Meta warns about password-stealing cheat apps
Meta warned on Friday that a million Facebook users have downloaded or used innocent-looking mobile apps designed to steal their Facebook password.
"We'll let a million people know that they may have been exposed to these apps, that doesn't necessarily mean they've been hacked," David Agranovich, director of Meta's cybersecurity teams, said during an interview at a news conference.
Since the beginning of the year, the parent company of Facebook and Instagram has identified more than 400 "malicious" apps, available on smartphones running iOS (Apple) and Android (Google). "These apps were present on the Google Play Store and Apple's App Store and were presented as photo editing tools, games, VPNs and other services," Meta said in a statement.
Once downloaded and installed on the phone, these deceptive apps asked users to enter their Facebook credentials to use certain features.
“They are simply trying to trick people into giving up their sensitive information so hackers can access their accounts,” said David Agranovich.
David Agranovich believes that the developers of these applications were probably looking to recover other passwords, not just those for Facebook profiles. "The orientation seemed pretty undifferentiated," he noted.

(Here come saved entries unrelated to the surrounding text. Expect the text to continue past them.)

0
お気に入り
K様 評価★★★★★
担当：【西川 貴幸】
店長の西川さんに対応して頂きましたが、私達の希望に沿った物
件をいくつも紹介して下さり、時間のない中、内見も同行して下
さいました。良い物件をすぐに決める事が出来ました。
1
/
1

The goal seemed to "get as many IDs as possible."
Discussions with Apple and Google
Meta said it has shared its findings with Apple and Google.
Apple did not respond to a request from AFP, but Google said it had already removed most of the apps reported by Meta from its Play Store. "None of the apps identified in the report are yet available on Google Play," a Google spokesperson wrote to AFP.
More than 40% of the reported applications were used to edit images. Others consisted of simple tools, to transform your phone into a flashlight, for example.
David Agranovich advised users to be careful when a service asks for credentials without good reason or makes "too good to be true" promises.